Prossiga, a partir da última frase, o discurso parlamentar sobre o aborto clandestino que se encontra abaixo.

- **Texto extraído**
■ ■ ■ ■ ■ ■ ■

O Sr. Luís Marques Guedes (PSD): - Essa é boa!

O Orador: - Esclarecida a questão da legitimidade, que nunca. nos suscitou qualquer dúvida, compete-nos contrariar uma outra contestação que nos tem sido movida, esta por razões de oportunidade, como se tais razões se pudessem sequer invocar diante da constatação diária do aviltamento, da dor e do sofrimento que afectam tragicamente tantas e tantas mulheres condenadas aos tormentos morais, psíquicos e físicos provocados pelo aborto clandestino e como se a História não estivesse repleta de gestos, actos e atitudes considerados profundamente inoportunos pelas ortodoxias resignadas; que a posteridade veio a consagrar como momentos luminosos e determinantes para a abertura de novos horizontes civilizacionais à Humanidade.
Para nós, que nos movemos por convicções firmes, a oportunidade, em temas como este, não pode ser critério, fundamento e, muito menos, constrangimento.
É este, como já o era o ano passado, o tempo certo para enfrentar o tenebroso problema do aborto clandestino. Fazêmo-lo com determinação mas igualmente com sentido de tolerância. Estamos num domínio complexo, não imune a dúvidas e incertezas, que pela sua própria natureza deve desincentivar opções fundadas num dogmatismo inibidor da procura das soluções mais adequadas, sob a inspiração de princípios humanistas.
Queremos salientar que respeitamos aqueles que, por motivos religiosos ou filosóficos que às suas consciências se revelam incontornáveis, estabelecem uma insuperável incompatibilidade entre a consagração da exclusão condicionada da ilicitude da interrupção voluntária da gravidez e as suas próprias convicções sobre o carácter inviolável da, vida humana. E a prova mais irrefutável deste respeito consiste no facto de não termos estabelecido a disciplina de voto no interior do nosso grupo parlamentar.
Mas se respeitamos os dogmas individuais, não acedemos a que eles se transformem em imposições acolhidas e consagradas no ordenamento jurídico positivo. E é justamente por isso que o nosso grupo parlamentar patrocina a iniciativa originariamente promovida pela JS.

■ ■ ■ ■ ■ ■ ■

- **Conjunto de registos**
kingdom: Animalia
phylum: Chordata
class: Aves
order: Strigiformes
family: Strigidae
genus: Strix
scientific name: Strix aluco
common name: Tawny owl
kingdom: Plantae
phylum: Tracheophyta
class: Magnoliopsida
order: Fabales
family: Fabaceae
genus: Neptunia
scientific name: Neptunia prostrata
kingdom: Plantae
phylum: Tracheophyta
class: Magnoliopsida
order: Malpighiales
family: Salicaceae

■ ■ ■ ■ ■ ■ ■

- **Resultado do exercício**
Infelizmente, apesar dos significativos progressos registados nos últimos 12 anos, o aborto clandestino continua a praticar-se com uma amplitude e uma tal dose de tormentos que interpelam a nossa consciência nos planos ético, social, político e jurídico. Temos, ao nível penal, uma legislação repressiva que a prática revela desprovida de coactividade. Ninguém ou quase ninguém é sancionado judicialmente, sendo que a única sanção é a que consiste na clandestinização do acto abortivo. Só que esta é a mais primitiva, a mais iníqua e a mais perversa das sanções, desde logo por ser extrajudicial e até mesmo extraestatal.
O território da clandestinidade atira-nos para aquilo que Hobbes considerava o estado da natureza e coloca-nos numa situação que o grande John Locke consideraria anterior ao contrato que dá origem a uma sociedade civil civilizada. E é precisamente tão degradante situação que, agora, aqui, queremos ultrapassar.
A proposta que defendemos situa-se no plano da política penal e é nesse domínio que ela deve ser abordada e discutida. Contrariamente ao que propagandeiam os seguidores de urna espécie de nova ideologia ética, potencialmente dissolvente das categorias políticas e jurídicas, este assunto não releva de um plano pura ou até predominantemente ético. Ele coloca-se claramente no domínio político, com tangível e evidente repercussão no direito positivo que nos rege.

Vozes do PS: - Muito bem!

O Orador: - O que se trata é de saber se se deve manter uma legislação repressiva, sem capacidade coactiva, mas geradora de clandestinidade ou se, pelo contrário, se deve diminuir, à luz de critérios moralmente sustentáveis, essa componente repressiva, apostando mais no apoio a uma maternidade responsável e verdadeiramente digna. Nós não estamos a escolher entre realizar mais ou menos abortos mas entre morrerem mais ou menos mulheres.

Aplausos do PS e do PCP.

Nós não opomos dogmas a dogmas, nem confrontamos absolutismos ético-morais, antes afirmamos uma opção político-jurídica alicerçada numa ética humanista aplicada, visando a resolução de um problema social pungente.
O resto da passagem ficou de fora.